Wohl folgt auch Stettler bei seiner Musikauswahl dem Prinzip, das bei Privatradios gilt: Jemand, der im Büro arbeitet, soll durch die Musik nicht abgelenkt, sondern aufgeheitert werden. Der Unterschied liege aber darin, dass man dabei nicht nur auf sichere Werte, sondern bewusst auf Neuigkeiten setze, meint Stettler. Und noch etwas ist ihm wichtig: «Ich spiele Songs mit Texten, die wirklich etwas aussagen.» Auf der Suche nach Entdeckungen liest er sich ständig durch die Musikblogs; sein aktueller Favorit ist die griechische Pop-Folk-Sängerin Monika. Ist ein neuer Hit gefunden, gibt es auch bei 3fach kein Halten mehr: In der sogenannten Tinnitus-Rotation wird er der HörerInnenschaft bis zu zwanzigmal pro Woche um die Ohren geschlagen.
Nachts im Studio
Nach der Engführung auf Formatradios findet also zumindest bei den Spartensendern und nicht kommerziellen Radios eine mal vorsichtigere, mal forschere Auslotung der Möglichkeiten statt. Und was macht derweil «Sounds!»? Von 22 bis 24 Uhr ertönt auf SRF 3 unter der Woche weiterhin innovative Popmusik, aktuell etwa von Destroyer oder Julia Holter. «Bei uns gilt noch immer die Devise ‹Hier entdeckt man neue Musik›», sagt Redaktor und Moderator Matthias Erb. Wohl würden Nerds auf der Suche nach neuer Musik kaum mehr Radio hören, sondern im Internet wühlen. Die Sendung versuche dennoch, die Musikinteressierten zu einer Szene zu verbinden, mit Hinweisen auf Konzerte und Einladungen an Bands ins Studio.

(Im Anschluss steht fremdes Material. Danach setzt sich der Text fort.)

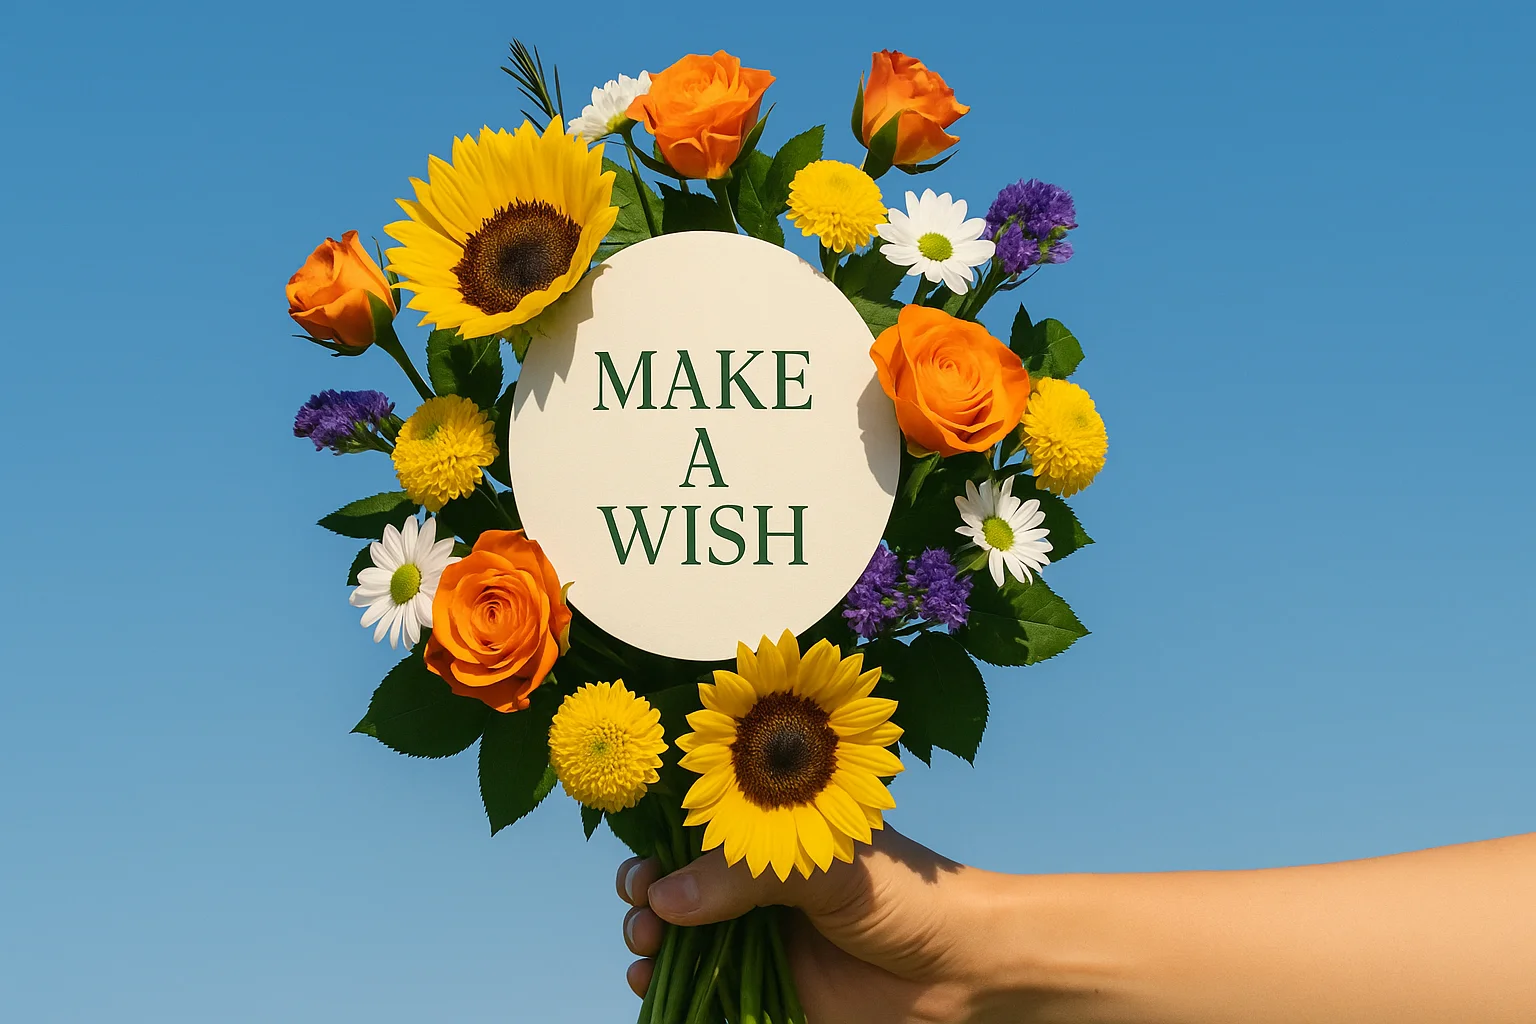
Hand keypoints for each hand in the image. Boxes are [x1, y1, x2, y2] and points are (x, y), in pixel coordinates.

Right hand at [615, 828, 1024, 1023]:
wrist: (964, 973)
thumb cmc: (906, 897)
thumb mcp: (827, 865)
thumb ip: (748, 876)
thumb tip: (665, 899)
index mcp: (776, 836)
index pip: (701, 825)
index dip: (662, 834)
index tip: (641, 849)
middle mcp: (760, 884)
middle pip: (678, 881)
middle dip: (646, 889)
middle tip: (643, 904)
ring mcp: (760, 938)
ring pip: (680, 935)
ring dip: (648, 937)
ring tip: (646, 944)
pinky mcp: (766, 989)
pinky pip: (702, 988)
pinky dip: (667, 986)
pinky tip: (650, 982)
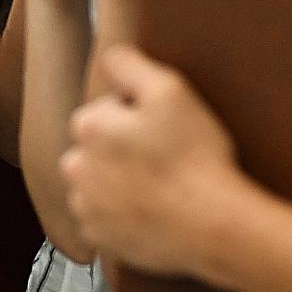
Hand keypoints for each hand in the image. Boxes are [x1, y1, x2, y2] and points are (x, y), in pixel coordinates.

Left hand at [61, 45, 246, 277]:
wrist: (216, 225)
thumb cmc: (195, 158)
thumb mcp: (169, 90)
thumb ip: (130, 64)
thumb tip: (109, 54)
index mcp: (89, 127)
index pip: (102, 110)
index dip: (133, 116)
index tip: (160, 129)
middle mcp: (76, 166)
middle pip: (95, 147)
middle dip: (119, 148)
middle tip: (161, 158)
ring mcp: (86, 205)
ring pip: (96, 182)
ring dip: (117, 181)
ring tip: (158, 185)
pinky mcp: (100, 236)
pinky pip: (103, 217)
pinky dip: (121, 213)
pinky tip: (151, 209)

Erb arbeitet seit mehr als zwanzig Jahren für «Sounds!». Die Kommerzialisierung des Radios sieht er in einem breiteren Kontext: Die widerständige Kraft von Musik werde überall in der Gesellschaft im Konsum aufgelöst: «Independent ist zu einem Lifestyle geworden.» Zwar träumt Erb davon, dass die Musik von «Sounds!» wieder einmal den ganzen Tag über läuft. Vorerst beschäftigt den Radioprofi aber noch eine andere Entwicklung: dass die Sendungen dank Podcasts ihren Livecharakter und damit auch ihre spezifische Stimmung verlieren. «Nachts lösche ich oft als Letzter im Radiostudio das Licht und denke: Wer hört das morgen bei der Arbeit?»
Zur jüngeren Radiogeschichte in der Schweiz lesenswert: «Radio und Fernsehen in der Schweiz. Geschichte der Schweizerischen Radio- und Fernsehgesellschaft SRG, 1983–2011», herausgegeben von Theo Mäusli, Andreas Steigmeier und François Vallotton, erschienen im Verlag Hier + Jetzt, 2012.